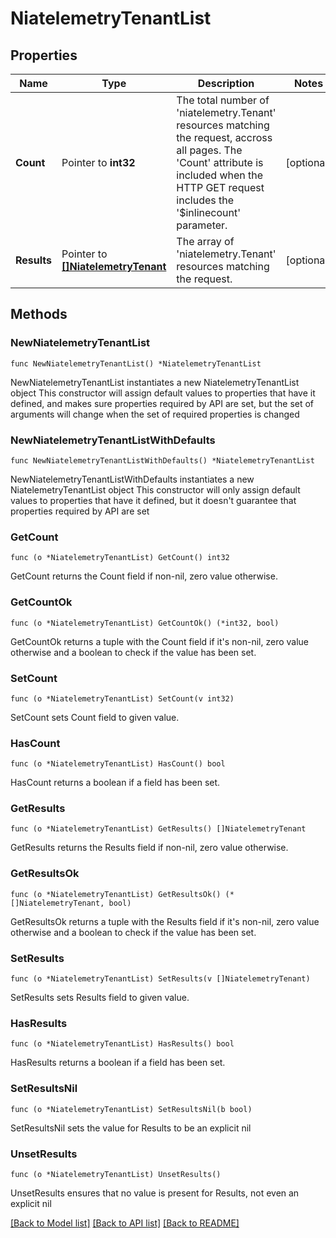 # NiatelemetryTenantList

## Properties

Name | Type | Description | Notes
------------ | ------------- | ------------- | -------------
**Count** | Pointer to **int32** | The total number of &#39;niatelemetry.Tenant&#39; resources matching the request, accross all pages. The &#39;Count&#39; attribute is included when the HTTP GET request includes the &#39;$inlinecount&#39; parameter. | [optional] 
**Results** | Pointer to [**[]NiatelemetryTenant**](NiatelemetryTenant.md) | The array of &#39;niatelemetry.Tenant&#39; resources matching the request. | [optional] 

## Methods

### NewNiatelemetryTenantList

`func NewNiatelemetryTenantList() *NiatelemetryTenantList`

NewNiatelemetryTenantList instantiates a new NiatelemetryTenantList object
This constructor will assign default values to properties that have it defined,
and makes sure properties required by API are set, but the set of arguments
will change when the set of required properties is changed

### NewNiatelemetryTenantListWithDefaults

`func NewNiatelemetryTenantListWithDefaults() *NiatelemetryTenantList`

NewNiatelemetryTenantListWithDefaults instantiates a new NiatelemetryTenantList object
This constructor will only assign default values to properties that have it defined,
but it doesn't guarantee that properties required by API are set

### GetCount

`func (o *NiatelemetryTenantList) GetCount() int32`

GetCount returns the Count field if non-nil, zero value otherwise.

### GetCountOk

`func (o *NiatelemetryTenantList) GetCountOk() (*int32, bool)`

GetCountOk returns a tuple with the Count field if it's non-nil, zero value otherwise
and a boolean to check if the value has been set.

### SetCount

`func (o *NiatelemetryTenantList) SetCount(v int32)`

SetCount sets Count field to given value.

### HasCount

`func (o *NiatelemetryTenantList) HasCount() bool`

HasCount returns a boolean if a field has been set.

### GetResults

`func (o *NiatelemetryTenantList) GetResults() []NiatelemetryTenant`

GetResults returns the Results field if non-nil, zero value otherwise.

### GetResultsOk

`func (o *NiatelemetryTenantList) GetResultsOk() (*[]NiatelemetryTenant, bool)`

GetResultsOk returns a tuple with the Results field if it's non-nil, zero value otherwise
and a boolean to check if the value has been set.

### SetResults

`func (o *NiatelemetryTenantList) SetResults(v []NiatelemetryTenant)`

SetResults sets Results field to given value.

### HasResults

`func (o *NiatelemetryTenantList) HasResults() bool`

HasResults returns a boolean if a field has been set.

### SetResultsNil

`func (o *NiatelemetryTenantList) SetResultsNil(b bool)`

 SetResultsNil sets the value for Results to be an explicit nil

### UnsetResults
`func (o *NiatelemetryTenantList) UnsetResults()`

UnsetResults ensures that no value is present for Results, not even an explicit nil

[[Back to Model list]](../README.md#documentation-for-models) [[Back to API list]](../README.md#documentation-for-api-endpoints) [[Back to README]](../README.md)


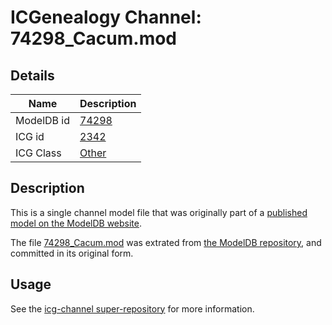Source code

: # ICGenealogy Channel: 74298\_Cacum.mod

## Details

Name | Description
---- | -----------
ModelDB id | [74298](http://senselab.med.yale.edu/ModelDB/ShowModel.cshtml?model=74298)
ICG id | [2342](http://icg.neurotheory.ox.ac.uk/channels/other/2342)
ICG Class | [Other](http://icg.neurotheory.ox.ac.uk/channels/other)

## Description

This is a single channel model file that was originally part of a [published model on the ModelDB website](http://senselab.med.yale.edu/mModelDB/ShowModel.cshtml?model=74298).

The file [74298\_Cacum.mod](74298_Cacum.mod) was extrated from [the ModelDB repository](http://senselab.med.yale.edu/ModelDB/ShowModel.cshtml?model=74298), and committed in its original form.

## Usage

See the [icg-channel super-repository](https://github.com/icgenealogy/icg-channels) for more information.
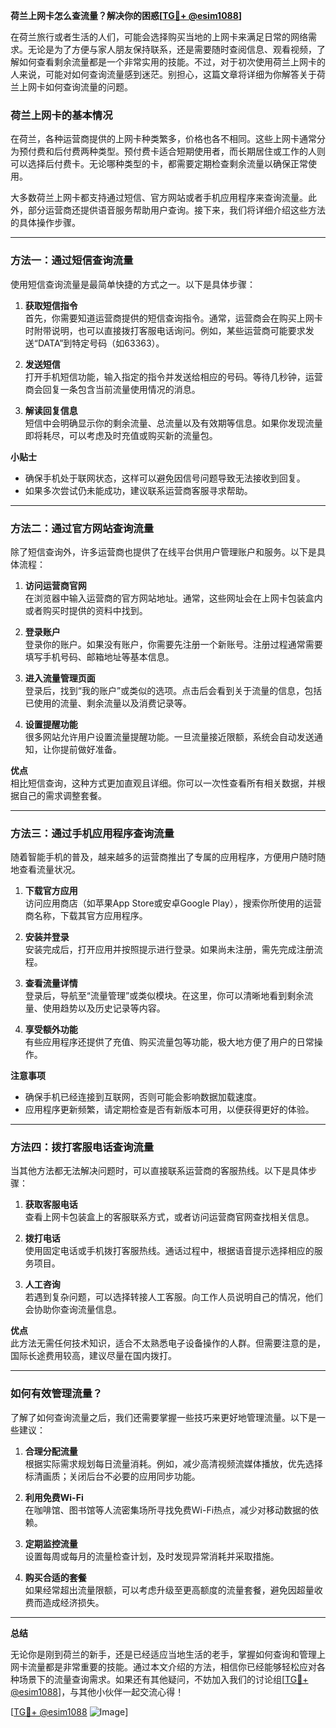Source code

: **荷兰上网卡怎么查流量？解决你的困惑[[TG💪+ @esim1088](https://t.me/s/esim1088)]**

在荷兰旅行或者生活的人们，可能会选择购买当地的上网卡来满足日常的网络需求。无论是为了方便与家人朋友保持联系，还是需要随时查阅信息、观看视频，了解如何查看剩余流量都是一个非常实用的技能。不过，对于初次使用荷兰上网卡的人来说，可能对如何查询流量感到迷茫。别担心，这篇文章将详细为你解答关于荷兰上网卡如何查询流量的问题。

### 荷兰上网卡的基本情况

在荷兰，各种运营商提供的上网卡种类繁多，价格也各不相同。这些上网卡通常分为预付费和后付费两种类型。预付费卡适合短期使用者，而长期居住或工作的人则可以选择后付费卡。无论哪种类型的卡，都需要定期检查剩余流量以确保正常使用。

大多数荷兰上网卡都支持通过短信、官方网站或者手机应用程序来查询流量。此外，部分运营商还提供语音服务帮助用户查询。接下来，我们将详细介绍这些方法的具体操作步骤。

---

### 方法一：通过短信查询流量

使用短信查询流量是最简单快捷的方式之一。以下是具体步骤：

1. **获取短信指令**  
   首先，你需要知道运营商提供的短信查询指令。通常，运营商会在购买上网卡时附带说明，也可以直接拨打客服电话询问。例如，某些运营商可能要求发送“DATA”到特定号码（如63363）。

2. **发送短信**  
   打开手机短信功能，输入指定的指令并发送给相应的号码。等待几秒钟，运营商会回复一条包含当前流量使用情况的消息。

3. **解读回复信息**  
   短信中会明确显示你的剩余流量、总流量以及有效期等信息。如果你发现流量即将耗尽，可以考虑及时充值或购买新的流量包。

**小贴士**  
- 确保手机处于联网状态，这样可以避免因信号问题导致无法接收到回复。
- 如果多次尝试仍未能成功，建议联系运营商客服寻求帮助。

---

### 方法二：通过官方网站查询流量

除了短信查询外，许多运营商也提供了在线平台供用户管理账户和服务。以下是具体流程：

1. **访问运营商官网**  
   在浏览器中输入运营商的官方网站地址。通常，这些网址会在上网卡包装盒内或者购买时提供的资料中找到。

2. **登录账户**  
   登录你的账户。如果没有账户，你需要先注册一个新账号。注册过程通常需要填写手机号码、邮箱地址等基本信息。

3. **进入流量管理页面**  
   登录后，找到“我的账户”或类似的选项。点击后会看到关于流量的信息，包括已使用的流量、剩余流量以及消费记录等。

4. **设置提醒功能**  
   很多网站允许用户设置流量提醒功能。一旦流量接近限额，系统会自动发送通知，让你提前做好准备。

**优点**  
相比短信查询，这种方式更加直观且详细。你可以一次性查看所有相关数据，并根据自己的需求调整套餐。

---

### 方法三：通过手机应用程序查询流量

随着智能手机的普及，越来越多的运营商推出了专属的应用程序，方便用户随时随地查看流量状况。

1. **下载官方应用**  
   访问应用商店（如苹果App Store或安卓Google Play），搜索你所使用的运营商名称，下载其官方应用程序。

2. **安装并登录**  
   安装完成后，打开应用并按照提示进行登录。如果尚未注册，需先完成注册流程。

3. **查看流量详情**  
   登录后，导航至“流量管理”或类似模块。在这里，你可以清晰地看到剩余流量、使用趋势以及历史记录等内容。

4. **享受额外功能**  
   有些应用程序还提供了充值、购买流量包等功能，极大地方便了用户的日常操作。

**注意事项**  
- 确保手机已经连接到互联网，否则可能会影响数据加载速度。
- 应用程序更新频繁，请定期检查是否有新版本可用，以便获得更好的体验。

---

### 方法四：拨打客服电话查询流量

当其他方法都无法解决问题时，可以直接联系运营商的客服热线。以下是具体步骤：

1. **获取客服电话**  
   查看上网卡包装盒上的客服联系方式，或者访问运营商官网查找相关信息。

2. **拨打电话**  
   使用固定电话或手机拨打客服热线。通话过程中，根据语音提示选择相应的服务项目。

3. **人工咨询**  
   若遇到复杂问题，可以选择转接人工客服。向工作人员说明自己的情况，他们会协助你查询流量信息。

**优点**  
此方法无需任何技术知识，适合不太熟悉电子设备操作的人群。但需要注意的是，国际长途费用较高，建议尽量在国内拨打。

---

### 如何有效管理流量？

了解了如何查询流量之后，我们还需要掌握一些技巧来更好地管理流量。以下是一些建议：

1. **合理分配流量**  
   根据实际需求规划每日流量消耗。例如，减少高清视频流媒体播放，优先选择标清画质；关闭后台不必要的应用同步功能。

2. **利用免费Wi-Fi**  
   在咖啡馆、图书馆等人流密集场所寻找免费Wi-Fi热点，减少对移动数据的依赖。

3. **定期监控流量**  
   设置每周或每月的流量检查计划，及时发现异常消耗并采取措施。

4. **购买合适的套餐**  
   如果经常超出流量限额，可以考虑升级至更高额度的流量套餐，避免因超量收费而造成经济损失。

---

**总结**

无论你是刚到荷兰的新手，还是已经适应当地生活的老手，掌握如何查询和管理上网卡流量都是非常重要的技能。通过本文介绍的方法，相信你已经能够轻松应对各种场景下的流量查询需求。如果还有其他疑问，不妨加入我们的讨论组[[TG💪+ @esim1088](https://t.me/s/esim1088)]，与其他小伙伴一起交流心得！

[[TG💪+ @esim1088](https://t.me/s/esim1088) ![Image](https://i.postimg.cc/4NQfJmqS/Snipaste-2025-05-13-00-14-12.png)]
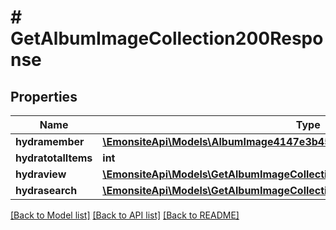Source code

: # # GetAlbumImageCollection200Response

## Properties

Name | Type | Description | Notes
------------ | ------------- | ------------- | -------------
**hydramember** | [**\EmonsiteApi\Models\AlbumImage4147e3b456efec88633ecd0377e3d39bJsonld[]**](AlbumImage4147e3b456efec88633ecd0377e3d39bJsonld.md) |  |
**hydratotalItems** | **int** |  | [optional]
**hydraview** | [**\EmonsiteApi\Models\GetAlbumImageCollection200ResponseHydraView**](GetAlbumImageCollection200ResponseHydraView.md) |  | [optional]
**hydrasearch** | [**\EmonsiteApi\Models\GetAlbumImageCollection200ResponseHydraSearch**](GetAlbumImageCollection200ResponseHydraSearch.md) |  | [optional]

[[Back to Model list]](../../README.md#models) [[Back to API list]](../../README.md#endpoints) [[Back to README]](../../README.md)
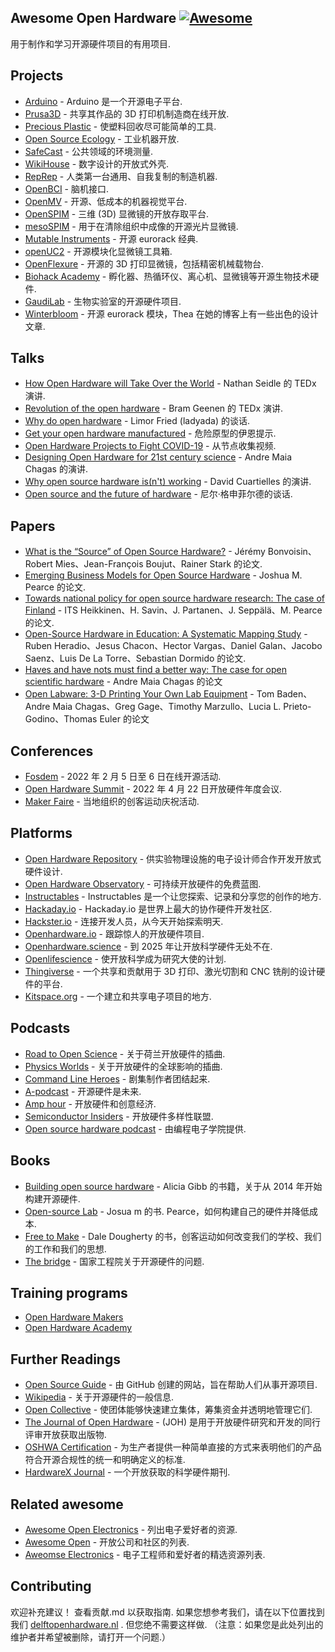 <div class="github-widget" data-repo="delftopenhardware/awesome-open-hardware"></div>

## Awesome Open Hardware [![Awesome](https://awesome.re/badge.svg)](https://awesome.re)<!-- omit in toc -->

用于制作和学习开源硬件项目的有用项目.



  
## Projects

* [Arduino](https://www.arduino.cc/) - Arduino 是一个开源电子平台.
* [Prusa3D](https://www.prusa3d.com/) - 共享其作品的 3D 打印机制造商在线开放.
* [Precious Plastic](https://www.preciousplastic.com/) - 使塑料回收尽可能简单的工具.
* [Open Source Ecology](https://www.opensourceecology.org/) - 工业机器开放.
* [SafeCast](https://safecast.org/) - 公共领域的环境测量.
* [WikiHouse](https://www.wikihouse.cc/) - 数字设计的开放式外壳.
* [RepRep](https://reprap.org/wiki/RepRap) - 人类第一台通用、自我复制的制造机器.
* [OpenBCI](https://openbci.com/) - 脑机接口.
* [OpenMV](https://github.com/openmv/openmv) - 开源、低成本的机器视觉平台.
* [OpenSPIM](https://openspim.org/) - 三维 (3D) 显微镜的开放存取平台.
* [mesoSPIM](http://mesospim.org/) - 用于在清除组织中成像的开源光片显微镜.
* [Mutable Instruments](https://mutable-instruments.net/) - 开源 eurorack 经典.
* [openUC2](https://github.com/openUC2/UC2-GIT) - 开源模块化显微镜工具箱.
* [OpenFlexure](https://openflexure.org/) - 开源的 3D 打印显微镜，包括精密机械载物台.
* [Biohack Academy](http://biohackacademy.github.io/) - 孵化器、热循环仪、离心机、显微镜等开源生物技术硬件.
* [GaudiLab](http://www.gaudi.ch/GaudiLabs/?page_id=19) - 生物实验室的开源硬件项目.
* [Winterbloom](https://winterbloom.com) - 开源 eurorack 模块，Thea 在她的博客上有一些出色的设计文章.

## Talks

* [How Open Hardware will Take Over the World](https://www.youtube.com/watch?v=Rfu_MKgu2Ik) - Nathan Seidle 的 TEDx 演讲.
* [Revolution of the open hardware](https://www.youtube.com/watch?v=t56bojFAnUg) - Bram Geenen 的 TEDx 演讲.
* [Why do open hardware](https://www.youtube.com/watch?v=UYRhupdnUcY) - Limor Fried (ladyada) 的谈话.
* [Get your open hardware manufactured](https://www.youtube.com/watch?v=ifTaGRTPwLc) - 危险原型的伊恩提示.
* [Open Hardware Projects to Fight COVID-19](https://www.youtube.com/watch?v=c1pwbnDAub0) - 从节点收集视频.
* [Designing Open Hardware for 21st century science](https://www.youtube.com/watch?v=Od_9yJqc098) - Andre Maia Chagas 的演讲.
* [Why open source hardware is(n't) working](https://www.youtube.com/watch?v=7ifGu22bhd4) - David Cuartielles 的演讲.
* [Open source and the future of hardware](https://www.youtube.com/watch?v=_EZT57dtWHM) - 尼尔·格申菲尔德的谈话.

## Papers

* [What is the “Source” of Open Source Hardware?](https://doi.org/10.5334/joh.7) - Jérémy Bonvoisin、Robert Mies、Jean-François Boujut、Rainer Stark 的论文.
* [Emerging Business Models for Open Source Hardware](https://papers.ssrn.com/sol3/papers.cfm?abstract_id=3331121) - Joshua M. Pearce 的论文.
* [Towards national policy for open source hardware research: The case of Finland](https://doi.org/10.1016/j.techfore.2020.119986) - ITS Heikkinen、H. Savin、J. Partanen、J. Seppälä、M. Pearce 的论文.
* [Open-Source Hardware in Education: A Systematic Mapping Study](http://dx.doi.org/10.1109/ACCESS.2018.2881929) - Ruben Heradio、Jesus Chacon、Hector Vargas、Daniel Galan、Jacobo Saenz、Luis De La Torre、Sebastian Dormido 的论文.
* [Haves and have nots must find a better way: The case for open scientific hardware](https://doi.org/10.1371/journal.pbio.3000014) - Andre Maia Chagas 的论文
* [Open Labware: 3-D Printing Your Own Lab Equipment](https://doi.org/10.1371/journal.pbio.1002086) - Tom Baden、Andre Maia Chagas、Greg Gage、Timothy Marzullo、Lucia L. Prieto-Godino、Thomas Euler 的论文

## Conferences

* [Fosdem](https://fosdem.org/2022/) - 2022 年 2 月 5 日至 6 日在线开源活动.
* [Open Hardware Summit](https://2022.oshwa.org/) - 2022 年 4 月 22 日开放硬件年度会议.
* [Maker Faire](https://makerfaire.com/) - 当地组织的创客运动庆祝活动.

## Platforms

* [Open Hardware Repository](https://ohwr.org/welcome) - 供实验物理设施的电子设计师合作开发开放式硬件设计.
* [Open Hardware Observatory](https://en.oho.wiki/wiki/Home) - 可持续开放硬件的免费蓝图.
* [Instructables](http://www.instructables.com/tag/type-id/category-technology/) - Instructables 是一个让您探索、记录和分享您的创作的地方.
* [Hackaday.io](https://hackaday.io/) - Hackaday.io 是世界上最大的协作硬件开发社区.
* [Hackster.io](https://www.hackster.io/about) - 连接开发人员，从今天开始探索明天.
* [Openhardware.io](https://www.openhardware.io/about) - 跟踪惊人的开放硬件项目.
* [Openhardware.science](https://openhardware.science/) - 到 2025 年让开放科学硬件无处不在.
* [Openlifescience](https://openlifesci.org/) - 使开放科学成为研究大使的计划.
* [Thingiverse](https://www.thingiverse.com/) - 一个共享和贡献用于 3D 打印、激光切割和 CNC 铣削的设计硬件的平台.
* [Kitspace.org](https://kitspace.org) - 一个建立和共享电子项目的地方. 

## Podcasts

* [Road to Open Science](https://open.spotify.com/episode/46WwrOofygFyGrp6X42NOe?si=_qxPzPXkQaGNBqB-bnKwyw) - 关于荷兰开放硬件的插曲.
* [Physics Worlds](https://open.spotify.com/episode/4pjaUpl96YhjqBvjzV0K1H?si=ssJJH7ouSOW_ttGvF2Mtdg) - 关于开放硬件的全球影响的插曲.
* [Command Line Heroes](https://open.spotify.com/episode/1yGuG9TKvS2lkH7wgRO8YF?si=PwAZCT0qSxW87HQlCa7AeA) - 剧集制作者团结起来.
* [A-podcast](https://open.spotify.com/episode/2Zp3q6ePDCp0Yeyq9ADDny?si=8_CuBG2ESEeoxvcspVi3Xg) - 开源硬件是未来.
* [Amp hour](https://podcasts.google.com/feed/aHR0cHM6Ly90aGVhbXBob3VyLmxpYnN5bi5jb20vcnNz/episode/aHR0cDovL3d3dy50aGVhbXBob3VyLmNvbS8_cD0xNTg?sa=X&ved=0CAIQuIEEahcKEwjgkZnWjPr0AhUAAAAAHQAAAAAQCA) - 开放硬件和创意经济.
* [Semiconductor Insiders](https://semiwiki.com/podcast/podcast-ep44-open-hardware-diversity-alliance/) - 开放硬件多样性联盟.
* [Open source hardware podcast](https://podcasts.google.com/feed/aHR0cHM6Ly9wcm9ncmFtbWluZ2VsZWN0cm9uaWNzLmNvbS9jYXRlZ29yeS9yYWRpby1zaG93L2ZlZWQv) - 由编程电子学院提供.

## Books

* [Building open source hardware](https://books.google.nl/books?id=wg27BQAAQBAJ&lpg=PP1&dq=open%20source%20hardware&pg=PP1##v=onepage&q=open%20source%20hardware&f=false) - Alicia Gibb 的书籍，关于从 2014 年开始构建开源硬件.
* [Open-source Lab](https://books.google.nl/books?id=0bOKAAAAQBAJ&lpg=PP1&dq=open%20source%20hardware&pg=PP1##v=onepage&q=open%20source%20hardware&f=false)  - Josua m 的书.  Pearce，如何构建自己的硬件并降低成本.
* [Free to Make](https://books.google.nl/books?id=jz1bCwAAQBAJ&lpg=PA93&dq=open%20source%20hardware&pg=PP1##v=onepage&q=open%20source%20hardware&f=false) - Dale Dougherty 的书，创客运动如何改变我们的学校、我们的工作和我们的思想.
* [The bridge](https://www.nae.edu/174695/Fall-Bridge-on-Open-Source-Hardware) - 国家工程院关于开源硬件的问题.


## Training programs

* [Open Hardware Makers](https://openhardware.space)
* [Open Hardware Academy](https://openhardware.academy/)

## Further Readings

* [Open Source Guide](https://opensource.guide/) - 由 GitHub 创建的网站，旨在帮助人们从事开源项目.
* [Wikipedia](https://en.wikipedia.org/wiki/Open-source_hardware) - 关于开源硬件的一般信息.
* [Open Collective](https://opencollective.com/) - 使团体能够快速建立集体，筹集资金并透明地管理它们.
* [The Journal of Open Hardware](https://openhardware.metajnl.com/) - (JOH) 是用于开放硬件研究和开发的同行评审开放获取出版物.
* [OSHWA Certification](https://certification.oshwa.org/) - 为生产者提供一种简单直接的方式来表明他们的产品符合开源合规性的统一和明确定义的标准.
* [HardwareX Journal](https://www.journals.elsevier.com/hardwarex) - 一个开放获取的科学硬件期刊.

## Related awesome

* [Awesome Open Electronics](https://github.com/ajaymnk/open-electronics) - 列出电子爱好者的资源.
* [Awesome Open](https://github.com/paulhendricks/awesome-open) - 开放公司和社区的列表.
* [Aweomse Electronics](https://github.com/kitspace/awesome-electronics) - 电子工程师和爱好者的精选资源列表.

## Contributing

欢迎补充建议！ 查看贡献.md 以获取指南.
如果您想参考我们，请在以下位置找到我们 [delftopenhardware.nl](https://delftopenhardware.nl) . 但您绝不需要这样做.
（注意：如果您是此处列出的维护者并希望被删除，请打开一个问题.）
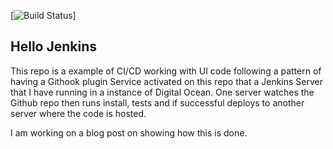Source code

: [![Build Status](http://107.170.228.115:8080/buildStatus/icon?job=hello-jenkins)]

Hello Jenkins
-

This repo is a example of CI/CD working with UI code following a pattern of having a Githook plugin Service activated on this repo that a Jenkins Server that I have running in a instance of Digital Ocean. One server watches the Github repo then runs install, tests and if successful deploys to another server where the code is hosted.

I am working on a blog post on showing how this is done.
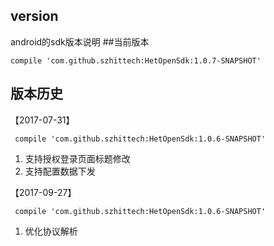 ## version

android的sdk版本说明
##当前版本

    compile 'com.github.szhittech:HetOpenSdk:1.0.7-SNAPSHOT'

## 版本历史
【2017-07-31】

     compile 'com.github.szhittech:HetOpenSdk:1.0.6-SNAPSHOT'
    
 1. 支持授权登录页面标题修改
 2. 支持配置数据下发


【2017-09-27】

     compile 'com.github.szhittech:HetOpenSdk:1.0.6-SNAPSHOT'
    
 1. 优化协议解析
——————————
**Task to carry out**
Among the entries above, which lines include "constructor"? List them all.

**Solution below**
This constructor will assign default values to properties that have it defined,
This constructor will only assign default values to properties that have it defined,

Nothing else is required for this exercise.